"OSTATNIA SPOWIEDŹ" TO KOLEJNA KSIĄŻKA, która niedawno bardzo szybko wspięła się na szczyt bestsellerów. W internecie wrze od zachwytów i pozytywnych opinii. Gdy tylko dostałam propozycję zrecenzowania tej książki od razu się zgodziłam. Bo może nie przepadam za tego typu literaturą, ale musiałam się sama przekonać skąd tyle dobrych recenzji!
Poznajemy dwóch głównych bohaterów: Bradina Rothfelda i Ally Hanningan. Dziewczyna to siedemnastolatka uwikłana przez swoją matkę w związek z mężczyzną, którego nie kocha. Uwielbia fotografować i pragnie wyrwać się z "klatki" stworzonej przez jej rodzinę. Chłopak to słynny wokalista Bitter Grace. Na jego widok wszystkie dziewczyny piszczą z zachwytu i próbują rzucić mu się na szyję. Wydaje się, że już wszyscy o nim wiedzą, ale zaskoczeniem się okazuje Ally, którą spotkał pewnej nocy na lotnisku. Tam rozpoczynają rozmowę, która może trwała zaledwie kilka godzin, ale znacznie się do siebie w tym czasie zbliżyli. Bradin nic nie mówi o swojej karierze, chociaż wciąż wątpi, czy aby dziewczyna nie udaje, że go nie rozpoznaje. Gdy nadchodzi czas rozstania wydaje się, że ci bohaterowie już nigdy się nie spotkają. Nie mogą, bo czują, że coś zbliża ich do siebie coraz bardziej, a żadno z nich nie może się teraz zakochać.
Nie przepadam za takimi powieściami. Gdy na początku czytałam opis wydawało mi się, że to będzie mdłe i bez wyrazu, bo czy to nie brzmi znajomo? Jednak bardzo podobał mi się styl pisania Niny Reichter. Dużym plusem dla autorki było także ukazanie uczuć, które targały bohaterami. Wydawali się bardziej żywi i realni. Jeżeli chodzi o ich skomplikowany "związek" (ciężko to nim nazwać), to z jednej strony podobało mi się to, że nie od razu byli razem i nie było wielkiego: i żyli długo i szczęśliwie. Z drugiej strony już mnie denerwował fakt, że gdy tylko przez chwilę byli ze sobą szczęśliwi, to za chwilę coś się psuło. Jakby przez chociaż jeden dzień nie mogli się tylko cieszyć. Obawiam się też jeszcze jednej rzeczy - powstający "trójkącik", który jak dla mnie jest oklepany.

═══

- **Treść zadania 1**
Zwróć bez zmian fragment recenzji: wszystko od słów "Nie przepadam za takimi" w dół aż do słów "mnie jest oklepany.".
Recenzja i wykaz to dwa odrębne, niezwiązane ze sobą materiały.

═══

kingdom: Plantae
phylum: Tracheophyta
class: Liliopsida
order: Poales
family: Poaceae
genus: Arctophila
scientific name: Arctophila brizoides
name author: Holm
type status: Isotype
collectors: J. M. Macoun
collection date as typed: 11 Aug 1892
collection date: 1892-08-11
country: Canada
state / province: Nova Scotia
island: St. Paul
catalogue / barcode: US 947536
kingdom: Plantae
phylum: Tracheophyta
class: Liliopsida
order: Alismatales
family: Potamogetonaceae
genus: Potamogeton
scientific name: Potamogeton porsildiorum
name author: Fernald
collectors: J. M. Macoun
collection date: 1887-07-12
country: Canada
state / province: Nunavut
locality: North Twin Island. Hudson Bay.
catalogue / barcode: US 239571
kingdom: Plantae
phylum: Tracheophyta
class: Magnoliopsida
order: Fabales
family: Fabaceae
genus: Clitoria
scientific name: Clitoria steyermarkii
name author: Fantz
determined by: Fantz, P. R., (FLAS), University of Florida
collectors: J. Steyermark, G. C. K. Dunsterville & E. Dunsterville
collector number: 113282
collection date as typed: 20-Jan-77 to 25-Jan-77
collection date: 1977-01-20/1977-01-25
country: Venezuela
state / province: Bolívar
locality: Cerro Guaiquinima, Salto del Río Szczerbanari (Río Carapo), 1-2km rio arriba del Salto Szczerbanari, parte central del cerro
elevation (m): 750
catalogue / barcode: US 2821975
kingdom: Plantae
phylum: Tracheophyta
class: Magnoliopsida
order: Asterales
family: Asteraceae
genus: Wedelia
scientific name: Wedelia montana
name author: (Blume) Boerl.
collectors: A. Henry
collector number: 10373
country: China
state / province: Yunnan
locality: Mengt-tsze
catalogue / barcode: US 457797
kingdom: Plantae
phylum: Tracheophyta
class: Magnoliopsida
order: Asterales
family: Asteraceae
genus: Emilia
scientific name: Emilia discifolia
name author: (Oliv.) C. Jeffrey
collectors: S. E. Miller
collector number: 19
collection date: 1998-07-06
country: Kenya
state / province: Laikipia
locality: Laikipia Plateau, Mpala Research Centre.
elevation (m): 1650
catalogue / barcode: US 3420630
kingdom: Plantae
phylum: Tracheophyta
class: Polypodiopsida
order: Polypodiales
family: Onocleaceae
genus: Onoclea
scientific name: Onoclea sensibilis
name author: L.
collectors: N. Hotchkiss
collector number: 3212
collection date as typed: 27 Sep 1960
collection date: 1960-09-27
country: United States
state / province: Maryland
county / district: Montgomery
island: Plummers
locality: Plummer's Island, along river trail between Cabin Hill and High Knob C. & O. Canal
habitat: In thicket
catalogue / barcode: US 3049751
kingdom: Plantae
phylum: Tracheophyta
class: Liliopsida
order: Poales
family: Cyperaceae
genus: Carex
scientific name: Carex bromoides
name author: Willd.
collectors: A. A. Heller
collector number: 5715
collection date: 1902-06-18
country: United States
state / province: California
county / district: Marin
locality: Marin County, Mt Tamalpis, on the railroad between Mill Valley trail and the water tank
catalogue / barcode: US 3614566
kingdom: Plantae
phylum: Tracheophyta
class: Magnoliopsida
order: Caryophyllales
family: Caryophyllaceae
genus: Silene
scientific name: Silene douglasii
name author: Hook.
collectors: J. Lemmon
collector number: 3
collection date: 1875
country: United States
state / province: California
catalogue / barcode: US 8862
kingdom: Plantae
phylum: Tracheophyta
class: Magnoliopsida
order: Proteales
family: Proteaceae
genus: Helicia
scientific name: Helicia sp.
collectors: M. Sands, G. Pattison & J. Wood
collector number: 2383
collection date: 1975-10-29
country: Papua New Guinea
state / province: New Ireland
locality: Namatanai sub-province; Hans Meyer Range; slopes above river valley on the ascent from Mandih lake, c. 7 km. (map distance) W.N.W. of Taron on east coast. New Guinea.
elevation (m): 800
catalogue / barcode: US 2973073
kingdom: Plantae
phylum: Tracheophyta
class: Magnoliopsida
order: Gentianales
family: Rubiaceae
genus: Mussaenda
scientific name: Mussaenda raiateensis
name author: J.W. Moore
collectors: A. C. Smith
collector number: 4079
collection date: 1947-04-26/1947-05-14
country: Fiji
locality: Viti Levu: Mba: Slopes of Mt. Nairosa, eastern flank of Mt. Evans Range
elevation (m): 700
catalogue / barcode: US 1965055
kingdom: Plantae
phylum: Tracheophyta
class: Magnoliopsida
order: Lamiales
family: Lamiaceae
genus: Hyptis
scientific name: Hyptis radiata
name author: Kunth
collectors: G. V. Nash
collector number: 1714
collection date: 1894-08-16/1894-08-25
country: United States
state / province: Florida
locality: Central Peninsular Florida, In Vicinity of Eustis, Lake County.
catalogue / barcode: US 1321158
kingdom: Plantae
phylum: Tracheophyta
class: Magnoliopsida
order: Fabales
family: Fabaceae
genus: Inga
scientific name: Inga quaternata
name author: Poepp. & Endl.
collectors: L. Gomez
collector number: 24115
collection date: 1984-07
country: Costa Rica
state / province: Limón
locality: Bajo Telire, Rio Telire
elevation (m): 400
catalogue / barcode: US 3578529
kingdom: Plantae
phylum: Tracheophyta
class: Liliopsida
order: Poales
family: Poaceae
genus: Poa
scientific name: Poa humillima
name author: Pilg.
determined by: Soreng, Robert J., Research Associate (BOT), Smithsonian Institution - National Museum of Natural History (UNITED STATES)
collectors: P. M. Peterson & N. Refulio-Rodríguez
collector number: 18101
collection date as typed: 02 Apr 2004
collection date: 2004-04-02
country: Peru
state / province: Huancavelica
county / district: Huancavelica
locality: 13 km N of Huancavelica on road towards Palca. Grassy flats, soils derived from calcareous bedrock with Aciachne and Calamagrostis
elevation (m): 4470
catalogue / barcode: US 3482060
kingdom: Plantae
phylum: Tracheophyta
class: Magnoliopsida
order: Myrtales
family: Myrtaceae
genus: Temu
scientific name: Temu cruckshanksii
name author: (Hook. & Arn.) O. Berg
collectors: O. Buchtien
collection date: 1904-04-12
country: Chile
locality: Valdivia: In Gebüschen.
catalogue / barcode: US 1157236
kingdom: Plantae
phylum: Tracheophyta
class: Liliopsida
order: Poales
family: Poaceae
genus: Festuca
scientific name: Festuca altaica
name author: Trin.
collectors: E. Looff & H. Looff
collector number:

═══

- **Treść zadania 2**
W wykazie zamień "collector number" na "collector no." we wszystkich wierszach od tego, który zawiera "order: Proteales", w dół aż do tego, który zawiera "country: Costa Rica", łącznie z oboma skrajnymi. Podaj tylko te wiersze, poza tą zamianą niezmienione.

- **Rozwiązanie zadania 1**
Nie przepadam za takimi powieściami. Gdy na początku czytałam opis wydawało mi się, że to będzie mdłe i bez wyrazu, bo czy to nie brzmi znajomo? Jednak bardzo podobał mi się styl pisania Niny Reichter. Dużym plusem dla autorki było także ukazanie uczuć, które targały bohaterami. Wydawali się bardziej żywi i realni. Jeżeli chodzi o ich skomplikowany "związek" (ciężko to nim nazwać), to z jednej strony podobało mi się to, że nie od razu byli razem i nie było wielkiego: i żyli długo i szczęśliwie. Z drugiej strony już mnie denerwował fakt, że gdy tylko przez chwilę byli ze sobą szczęśliwi, to za chwilę coś się psuło. Jakby przez chociaż jeden dzień nie mogli się tylko cieszyć. Obawiam się też jeszcze jednej rzeczy - powstający "trójkącik", który jak dla mnie jest oklepany.

- **Rozwiązanie zadania 2**
order: Proteales
family: Proteaceae
genus: Helicia
scientific name: Helicia sp.
collectors: M. Sands, G. Pattison & J. Wood
collector no.: 2383
collection date: 1975-10-29
country: Papua New Guinea
state / province: New Ireland
locality: Namatanai sub-province; Hans Meyer Range; slopes above river valley on the ascent from Mandih lake, c. 7 km. (map distance) W.N.W. of Taron on east coast. New Guinea.
elevation (m): 800
catalogue / barcode: US 2973073
kingdom: Plantae
phylum: Tracheophyta
class: Magnoliopsida
order: Gentianales
family: Rubiaceae
genus: Mussaenda
scientific name: Mussaenda raiateensis
name author: J.W. Moore
collectors: A. C. Smith
collector no.: 4079
collection date: 1947-04-26/1947-05-14
country: Fiji
locality: Viti Levu: Mba: Slopes of Mt. Nairosa, eastern flank of Mt. Evans Range
elevation (m): 700
catalogue / barcode: US 1965055
kingdom: Plantae
phylum: Tracheophyta
class: Magnoliopsida
order: Lamiales
family: Lamiaceae
genus: Hyptis
scientific name: Hyptis radiata
name author: Kunth
collectors: G. V. Nash
collector no.: 1714
collection date: 1894-08-16/1894-08-25
country: United States
state / province: Florida
locality: Central Peninsular Florida, In Vicinity of Eustis, Lake County.
catalogue / barcode: US 1321158
kingdom: Plantae
phylum: Tracheophyta
class: Magnoliopsida
order: Fabales
family: Fabaceae
genus: Inga
scientific name: Inga quaternata
name author: Poepp. & Endl.
collectors: L. Gomez
collector no.: 24115
collection date: 1984-07
country: Costa Rica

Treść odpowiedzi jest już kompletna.